Love. This oh so elusive term in my life has always been a mystery. I turned to movies to solve my questions and unfortunately wound up lacking. Girls do not actually fall in love with the nerdy sweet guy who is persistent; they do however fall in love with Matthew McConaughey. The illustration of love found in literature from works such as Pride and Prejudice only befuddles me more while music leads me to believe it is some sort of possessive act.
However, over the past thirty days I have seen what love is truly about. And through this demonstration I've also realized its been under my own roof this whole time.
My dad has been the most caring, loving and faithful husband a woman could hope for. Over the past month he has been at the hospital an average of 18-20 hours a day. Not once has he ever came home to sleep in his own bed and rarely does he leave mother's side. He has served her meeting every request with a willingness to bid every entreaty she might put before him. He holds her hand and has told her multiple times, when it looks like her time has finally come, how much he loves her and treasures the time they had together.

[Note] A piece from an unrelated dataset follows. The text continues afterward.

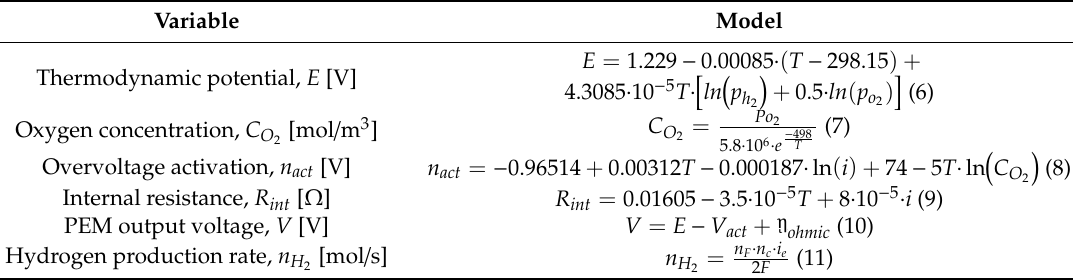
Figure 3. Wind turbine transient response curve. Table 2. Proton exchange membrane (PEM) fuel cell model.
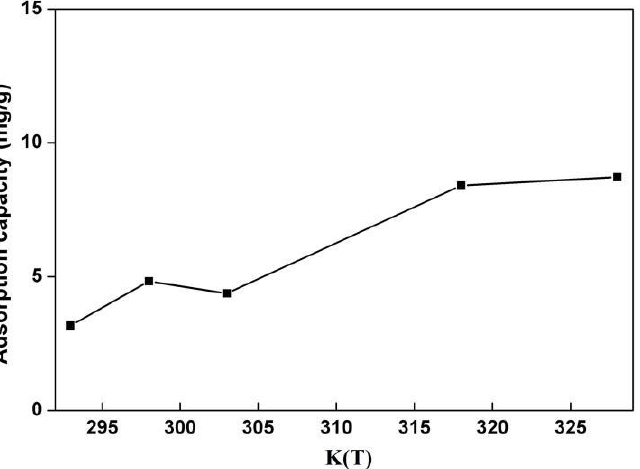
Figure 7. Effect of temperature on adsorption of Sr on soil colloids. Soil-liquid rate = 0.8 g · L − 1 , pH = 6 ± 0.1, C[Sr 2+ ] inital = 100 mg · L − 1 .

Yet this love has been going on not thirty days but for over twenty-nine years. I tried to recollect times when I recalled my mother and father fighting. While I'm sure they had their arguments not a single door was ever slammed nor was either voice ever raised. They spent nearly every evening together at the dinner table laughing, listening and crying while discussing their days. Many vacations were spent exploring the US together as a couple and as a family. And these details are merely the visible, readily accessible memories that I possess. What went on between them is undoubtedly even more special.
If love decides one day not to be so elusive than I hope that I can model my relationship off of my parents. May it be an example of peace, stability, reliability, happiness and joy. Perhaps these aren't movie, book, or song worthy attributes but its what love defined looks like.